• _Action item_
Swap every "Adobe Express" for "Adobe Spark" in the text lines of the data below and write them out again with nothing else changed. Leave the pictures out of your answer.
(Dataset Opens)
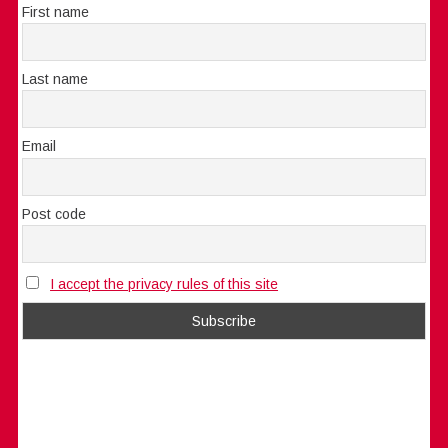
First name
Last name
Email
Post code
I accept the privacy rules of this site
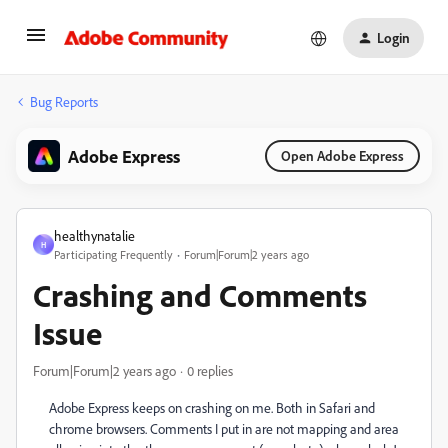
Login
Bug Reports
Adobe Express
Open Adobe Express
healthynatalie
H
Participating Frequently
Forum|Forum|2 years ago
Crashing and Comments
Issue
Forum|Forum|2 years ago
0 replies
Adobe Express keeps on crashing on me. Both in Safari and
chrome browsers. Comments I put in are not mapping and area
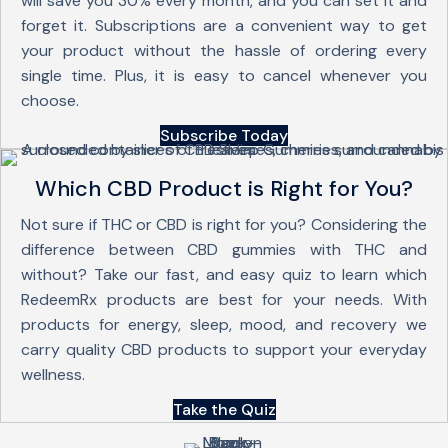
will save you 30% every month, and you can set it and
forget it. Subscriptions are a convenient way to get
your product without the hassle of ordering every
single time. Plus, it is easy to cancel whenever you
choose.
Subscribe Today
Which CBD Product is Right for You?
Not sure if THC or CBD is right for you? Considering the
difference between CBD gummies with THC and
without? Take our fast, and easy quiz to learn which
RedeemRx products are best for your needs. With
products for energy, sleep, mood, and recovery we
carry quality CBD products to support your everyday
wellness.
Take the Quiz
(Dataset Closes)
• _Response box_
First name
Last name
Email
Post code
I accept the privacy rules of this site
Login
Bug Reports
Adobe Spark
Open Adobe Spark
healthynatalie
H
Participating Frequently
Forum|Forum|2 years ago
Crashing and Comments
Issue
Forum|Forum|2 years ago
0 replies
Adobe Spark keeps on crashing on me. Both in Safari and
chrome browsers. Comments I put in are not mapping and area
will save you 30% every month, and you can set it and
forget it. Subscriptions are a convenient way to get
your product without the hassle of ordering every
single time. Plus, it is easy to cancel whenever you
choose.
Subscribe Today
Which CBD Product is Right for You?
Not sure if THC or CBD is right for you? Considering the
difference between CBD gummies with THC and
without? Take our fast, and easy quiz to learn which
RedeemRx products are best for your needs. With
products for energy, sleep, mood, and recovery we
carry quality CBD products to support your everyday
wellness.
Take the Quiz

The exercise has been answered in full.